# Crappies



## Thraves1 (Jul 3, 2006)

I've been fishing in a retension lake at the rear of a friends condo. I've got a lot of bass and gills in the last two years. This year I started fly fishing. In the spring I got a mess of small crappies on a woolybugger. But as summer started I havn't seen a one. Any idea of what happened??


----------



## sowbelly101 (Apr 5, 2004)

Crappies go deeper in the summer or hide down in the weeds. Toss a small twistertail out there in the evening and reel it slow, I bet you'll find them again.. They will turn on once the water starts to cool.


Sowbelly


----------



## Big Daddy (Apr 6, 2004)

Yep. They are deeper. Use a small twister tail or a 1" tube jig... May even try to tip it with a maggot or waxworm...

We're getting NICE crappie in 10-15 ft of water at Portage Lakes...


----------



## bkr43050 (Apr 5, 2004)

Big Daddy said:


> We're getting NICE crappie in 10-15 ft of water at Portage Lakes...
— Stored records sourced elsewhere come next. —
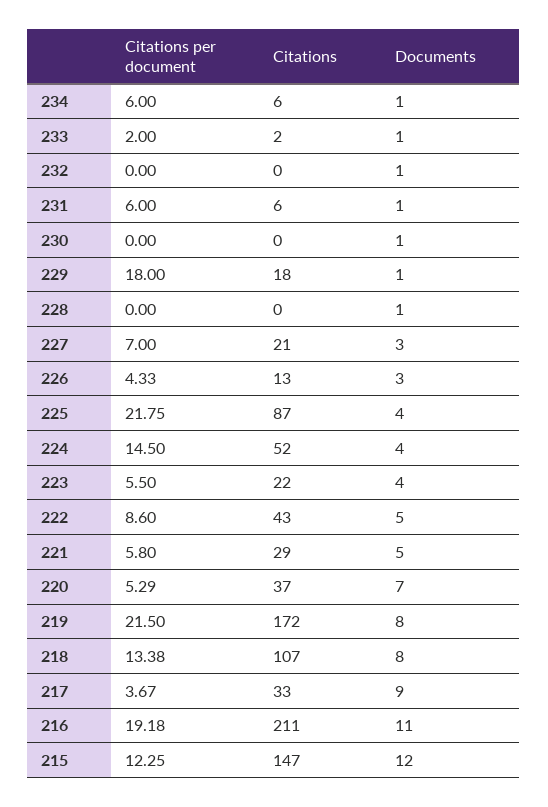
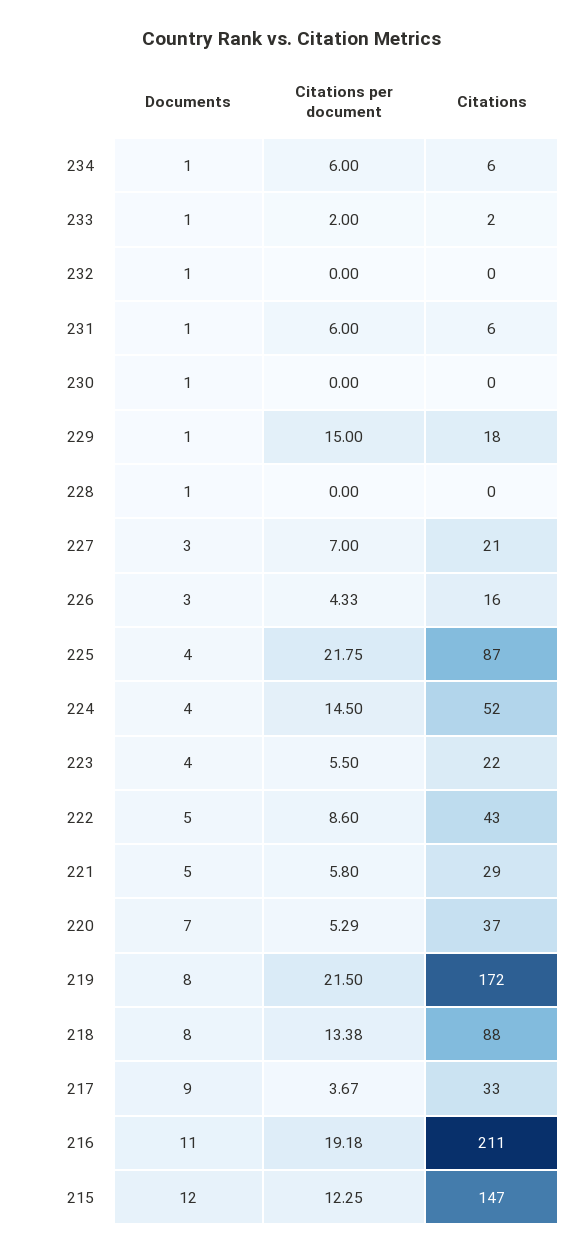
  {
    "Citations per document": {
      "234": 6,
      "233": 2,
      "232": 0,
      "231": 6,
      "230": 0,
-     "229": 18,
+     "229": 15,
      "228": 0,
      "227": 7,
      "226": 4.33,
      "225": 21.75,
      "224": 14.5,
      "223": 5.5,
      "222": 8.6,
      "221": 5.8,
      "220": 5.29,
      "219": 21.5,
      "218": 13.38,
      "217": 3.67,
      "216": 19.18,
      "215": 12.25
    },
    "Citations": {
      "234": 6,
      "233": 2,
      "232": 0,
      "231": 6,
      "230": 0,
      "229": 18,
      "228": 0,
      "227": 21,
-     "226": 13,
+     "226": 16,
      "225": 87,
      "224": 52,
      "223": 22,
      "222": 43,
      "221": 29,
      "220": 37,
      "219": 172,
-     "218": 107,
+     "218": 88,
      "217": 33,
      "216": 211,
      "215": 147
    },
    "Documents": {
      "234": 1,
      "233": 1,
      "232": 1,
      "231": 1,
      "230": 1,
      "229": 1,
      "228": 1,
      "227": 3,
      "226": 3,
      "225": 4,
      "224": 4,
      "223": 4,
      "222": 5,
      "221": 5,
      "220": 7,
      "219": 8,
      "218": 8,
      "217": 9,
      "216": 11,
      "215": 12
    }
  }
 Is it a night bite right now or are you having luck in the evenings? I am planning on targeting them here by the end of the week.


----------



## Big Daddy (Apr 6, 2004)

Both. They will get more active at night, once the bait gets up around the lights, but we've had luck both day and night... Seems they like a smaller bait during the day (maggots) and minnows at night...


----------